2007-04-05 18:47:36.202496+00 by Dan Lyke 7 comments

Yesterday the Chronicle had a report of a family in a minivan attacked by Critical Mass riders:

It was supposed to be a birthday night out for the kids in San Francisco, but instead turned into a Critical Mass horror show -- complete with a pummeled car, a smashed rear window and little children screaming in terror.

I'm no fan of "Critical Mass", but the reality is apparently a little more complex than that. According to a witness in a KTVU news report), she was trying to force her way through a traffic jam and knocked a cyclist off his bicycle and ran over his bike:

"His bicycle went under the wheels of her car, on the front side, it was ejected through the right side, and his body landed in the center of the lane."

I don't know which witnesses are credible, but I hope that if she did destroy another vehicle as she pushed through traffic that the DA brings her up on charges, or she at least gets whatever tickets and citations she'd get if she deliberately rammed, say, a motorcyclist, in a traffic jam composed of motor vehicles.

[ related topics: Interactive Drama Bay Area Journalism and Media Automobiles Pedal Power Bicycling ]

comments in ascending chronological order (reverse):

#Comment Re: made: 2007-04-05 21:26:07.077539+00 by: ebradway

Critical Mass seems to be much more of a "political movement" than the Boulder Cruzers.

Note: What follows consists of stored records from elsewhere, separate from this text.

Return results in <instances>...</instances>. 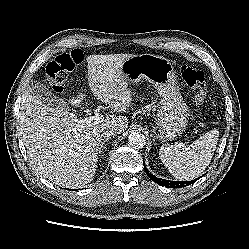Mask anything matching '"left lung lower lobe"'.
<instances>
[{
	"mask_svg": "<svg viewBox=\"0 0 249 249\" xmlns=\"http://www.w3.org/2000/svg\"><path fill=\"white\" fill-rule=\"evenodd\" d=\"M144 163V161H143ZM144 168H145V171L147 173V175L149 176V178L156 182L157 184L161 185V186H165V187H168V188H181V187H185V186H188L194 182H196V180H192V181H171V180H165V179H160V178H157L155 177L153 174H151L145 167V164H144Z\"/></svg>",
	"mask_w": 249,
	"mask_h": 249,
	"instance_id": "obj_1",
	"label": "left lung lower lobe"
}]
</instances>
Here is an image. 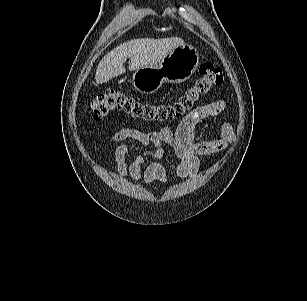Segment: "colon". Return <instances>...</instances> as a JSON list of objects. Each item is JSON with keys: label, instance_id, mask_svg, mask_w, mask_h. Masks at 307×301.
Segmentation results:
<instances>
[{"label": "colon", "instance_id": "colon-1", "mask_svg": "<svg viewBox=\"0 0 307 301\" xmlns=\"http://www.w3.org/2000/svg\"><path fill=\"white\" fill-rule=\"evenodd\" d=\"M223 81L222 70L205 62L199 68V77L171 105L142 102L121 90H109L97 95L92 102V117L103 118L113 112H123L142 121L162 122L191 113L197 103Z\"/></svg>", "mask_w": 307, "mask_h": 301}]
</instances>
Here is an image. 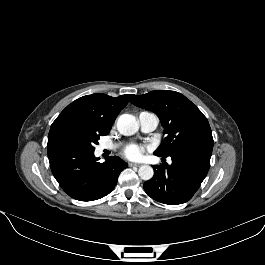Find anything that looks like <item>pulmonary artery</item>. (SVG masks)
Here are the masks:
<instances>
[{
    "mask_svg": "<svg viewBox=\"0 0 265 265\" xmlns=\"http://www.w3.org/2000/svg\"><path fill=\"white\" fill-rule=\"evenodd\" d=\"M138 122L140 129L144 133H150L157 127L158 120L157 117L148 112H142L138 115ZM105 149L111 148L110 146H104Z\"/></svg>",
    "mask_w": 265,
    "mask_h": 265,
    "instance_id": "pulmonary-artery-1",
    "label": "pulmonary artery"
}]
</instances>
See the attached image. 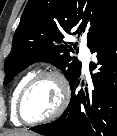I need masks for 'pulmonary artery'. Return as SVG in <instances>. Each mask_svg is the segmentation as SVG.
<instances>
[{
    "label": "pulmonary artery",
    "mask_w": 117,
    "mask_h": 136,
    "mask_svg": "<svg viewBox=\"0 0 117 136\" xmlns=\"http://www.w3.org/2000/svg\"><path fill=\"white\" fill-rule=\"evenodd\" d=\"M79 56L83 63V69L85 72H87L89 69V62L91 57L89 49L87 47L81 46Z\"/></svg>",
    "instance_id": "1"
}]
</instances>
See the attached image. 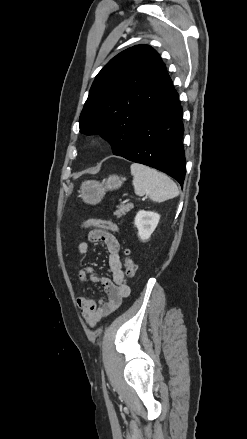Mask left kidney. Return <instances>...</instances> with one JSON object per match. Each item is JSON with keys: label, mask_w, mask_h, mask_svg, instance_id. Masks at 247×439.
Masks as SVG:
<instances>
[{"label": "left kidney", "mask_w": 247, "mask_h": 439, "mask_svg": "<svg viewBox=\"0 0 247 439\" xmlns=\"http://www.w3.org/2000/svg\"><path fill=\"white\" fill-rule=\"evenodd\" d=\"M160 220V215L151 212L140 210L136 216L134 224L138 229V236L141 240H148L154 232Z\"/></svg>", "instance_id": "left-kidney-1"}]
</instances>
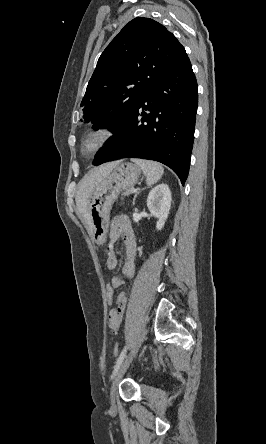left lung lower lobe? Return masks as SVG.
<instances>
[{"mask_svg": "<svg viewBox=\"0 0 266 444\" xmlns=\"http://www.w3.org/2000/svg\"><path fill=\"white\" fill-rule=\"evenodd\" d=\"M198 88L187 55L141 99L96 154L93 165L120 158L161 162L187 179L194 141Z\"/></svg>", "mask_w": 266, "mask_h": 444, "instance_id": "left-lung-lower-lobe-1", "label": "left lung lower lobe"}]
</instances>
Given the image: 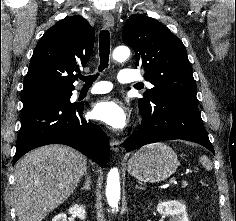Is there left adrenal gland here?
<instances>
[{
    "label": "left adrenal gland",
    "instance_id": "left-adrenal-gland-1",
    "mask_svg": "<svg viewBox=\"0 0 236 221\" xmlns=\"http://www.w3.org/2000/svg\"><path fill=\"white\" fill-rule=\"evenodd\" d=\"M135 188H136V189H140V190H144V189H145L144 187L139 186L138 184L135 185Z\"/></svg>",
    "mask_w": 236,
    "mask_h": 221
}]
</instances>
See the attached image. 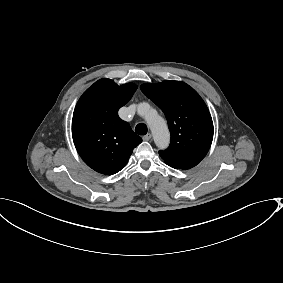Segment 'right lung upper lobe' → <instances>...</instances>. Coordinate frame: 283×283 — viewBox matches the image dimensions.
Returning <instances> with one entry per match:
<instances>
[{
	"instance_id": "right-lung-upper-lobe-1",
	"label": "right lung upper lobe",
	"mask_w": 283,
	"mask_h": 283,
	"mask_svg": "<svg viewBox=\"0 0 283 283\" xmlns=\"http://www.w3.org/2000/svg\"><path fill=\"white\" fill-rule=\"evenodd\" d=\"M136 89L133 83L118 86L103 78L83 93L75 107L72 119L75 147L83 161L99 173L119 172L142 142L117 114Z\"/></svg>"
}]
</instances>
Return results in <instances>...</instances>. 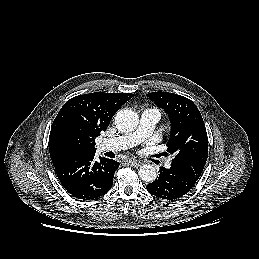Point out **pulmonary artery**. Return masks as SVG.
Instances as JSON below:
<instances>
[{
    "label": "pulmonary artery",
    "instance_id": "pulmonary-artery-1",
    "mask_svg": "<svg viewBox=\"0 0 259 259\" xmlns=\"http://www.w3.org/2000/svg\"><path fill=\"white\" fill-rule=\"evenodd\" d=\"M159 118L160 114L157 111L144 110L141 113L139 126L134 132L116 138L105 139L100 145L101 150L119 151L135 146L151 135ZM170 163L171 161L167 160L165 166L169 168Z\"/></svg>",
    "mask_w": 259,
    "mask_h": 259
}]
</instances>
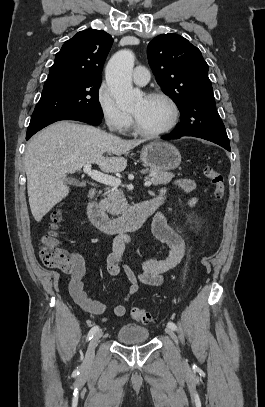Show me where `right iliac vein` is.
<instances>
[{
	"mask_svg": "<svg viewBox=\"0 0 265 407\" xmlns=\"http://www.w3.org/2000/svg\"><path fill=\"white\" fill-rule=\"evenodd\" d=\"M103 332L99 331L97 332L92 340L90 341L88 348H87V352H86V356H85V362L87 364H90L94 358V353H95V348L100 340V338L102 337Z\"/></svg>",
	"mask_w": 265,
	"mask_h": 407,
	"instance_id": "obj_1",
	"label": "right iliac vein"
}]
</instances>
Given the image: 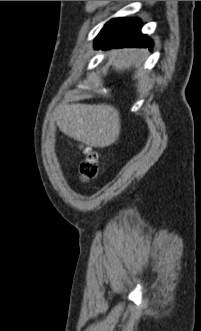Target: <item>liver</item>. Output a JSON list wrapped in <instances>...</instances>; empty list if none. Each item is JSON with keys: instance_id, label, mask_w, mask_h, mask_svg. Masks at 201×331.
Wrapping results in <instances>:
<instances>
[{"instance_id": "1", "label": "liver", "mask_w": 201, "mask_h": 331, "mask_svg": "<svg viewBox=\"0 0 201 331\" xmlns=\"http://www.w3.org/2000/svg\"><path fill=\"white\" fill-rule=\"evenodd\" d=\"M144 53L145 50L135 48L112 50V65L117 71L129 70L143 62ZM54 117L65 135L92 147H108L120 135L119 112L111 105H61L56 108Z\"/></svg>"}]
</instances>
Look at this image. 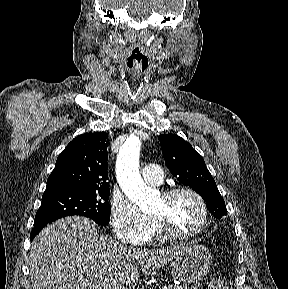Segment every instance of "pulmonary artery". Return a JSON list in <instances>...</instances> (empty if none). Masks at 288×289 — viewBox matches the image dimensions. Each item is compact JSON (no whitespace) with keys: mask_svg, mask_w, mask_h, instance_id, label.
<instances>
[{"mask_svg":"<svg viewBox=\"0 0 288 289\" xmlns=\"http://www.w3.org/2000/svg\"><path fill=\"white\" fill-rule=\"evenodd\" d=\"M142 177L148 184L159 186L163 182V170L156 164H147L142 169Z\"/></svg>","mask_w":288,"mask_h":289,"instance_id":"e3ab8cb5","label":"pulmonary artery"}]
</instances>
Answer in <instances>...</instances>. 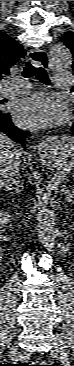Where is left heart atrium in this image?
<instances>
[{
	"mask_svg": "<svg viewBox=\"0 0 74 366\" xmlns=\"http://www.w3.org/2000/svg\"><path fill=\"white\" fill-rule=\"evenodd\" d=\"M61 102L52 95L39 93L20 100L14 108V117L21 126L46 128L63 121Z\"/></svg>",
	"mask_w": 74,
	"mask_h": 366,
	"instance_id": "obj_1",
	"label": "left heart atrium"
}]
</instances>
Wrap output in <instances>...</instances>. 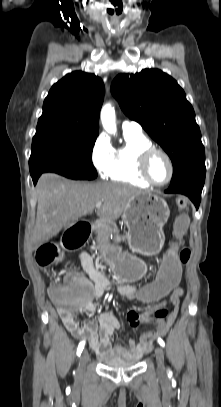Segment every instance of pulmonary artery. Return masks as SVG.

While the Cruzers tend to use mob-size to redefine traffic patterns, they do it at a predicable time and in good humor.

It'll be interesting to see what comes of the Critical Mass event.

#Comment Re: made: 2007-04-06 01:39:07.769852+00 by: Diane Reese

I liked the announcement for the "Critical Manners" event upcoming. THAT one I might be tempted to take part in.

#Comment Re: made: 2007-04-06 12:47:58.514042+00 by: DaveP

Having attended CM rides (though never ridden in one) here in Minneapolis and the big 10th anniversary event in SF, both sides of the story sound plausible to me. She probably did hit a bike that pulled in front of her. It's nearly impossible not to when you're in a ride in a car unless you stop put the vehicle in park.

And the folks on bikes probably reacted violently to that. There are plenty of reasonable folks, but it doesn't take many assholes to escalate things, and the rides are big enough that they attract their fair share.

Reasonableness isn't what CM is about. Or any large group of humans. If only 1% of the population are assholes (a number I would say is low), a group of a 200 is going to have two assholes, which are enough to turn it into a violent mob, at least when seen from the outside. That's one of the reasons I don't like large groups.

One other thing that amazes me is the number of people working in downtown SF or even Minneapolis who don't know that the last friday of the month, evening rush hour is going to be snarled by bikes. It happens every month, and it's just something to stay away from.

#Comment Re: made: 2007-04-16 13:49:38.716718+00 by: ziffle

I've noticed that bike riders tend to ignore the rules of the road, yet demand that vehicles make way for them.

They should stop at red lights, stay in the right lane except to pass, and travel no more than two abreast like motorcycles.

Or, be arrested - maybe they should stay on the sidewalks unless there are bike paths.

Sounds more like they are trying to make a political statement instead of just riding the bikes.

#Comment Re: made: 2007-04-16 16:06:44.587338+00 by: Dan Lyke

As I've been hit because I've followed the rules of the road (from behind at a stop sign), I have some sympathy for the rule-breakers. However, if the rules were uniformly enforced (and around here cops do ticket cyclists who ride through stop signs, and we have a lot of cyclists), then automobile drivers wouldn't expect that cyclists will roll through, and wouldn't try to roll through stop signs behind them.

I also have a big issue with "bike paths" that are really multi-use paths, unless pedestrians are banned from them they're not bike paths, and it's dangerous to mix 20+MPH bicycle traffic and pedestrian traffic. And except for young kids, I'm strongly against bikes on sidewalks.

California state law says bicycles must stay "as far right as practicable (sic)", and while they're allowed the full use of the lane they're supposed to stay right to allow passing. And as much as I like riding socially beside folks, it's rarely ever appropriate, and almost all cyclists could stand to be more aware of cars behind.

On the other hand, given all of the evils that cars weigh upon us, it's hard for me not to think that a little inconvenience for drivers isn't well deserved.

#Comment Re: made: 2007-04-17 00:03:32.602506+00 by: ziffle

A really good solution is the one I saw in China - I think its called the 'French' road design in that there is a main road and then a ten foot divider and then a side road where the bicycles ride and the local vehicles use only for coming out to the main road. This way there is a division - but alas at the intersections its a mess. Of course the Chinese drive cars like they learned to drive bikes, which means any thing goes....

#Comment Re: made: 2007-04-17 13:03:51.859771+00 by: meuon [edit history]

I went for a short ride last night, started on the riverwalk.. and quickly got up on side streets because it's just faster and easier when you have lots of people out walking. But on streets, I am definately following the traffic rules, and have found that when I do.. and do it right, cars/trucks realize I am and give me space. Downtown, I'm as fast (or faster) as most cars from stoplight to stoplight.

As for riding across... and being sociable, I love that about cycling, and enjoy some rides with the Chattanooga Bike Club where they pick low traffic routes and times that make that possible.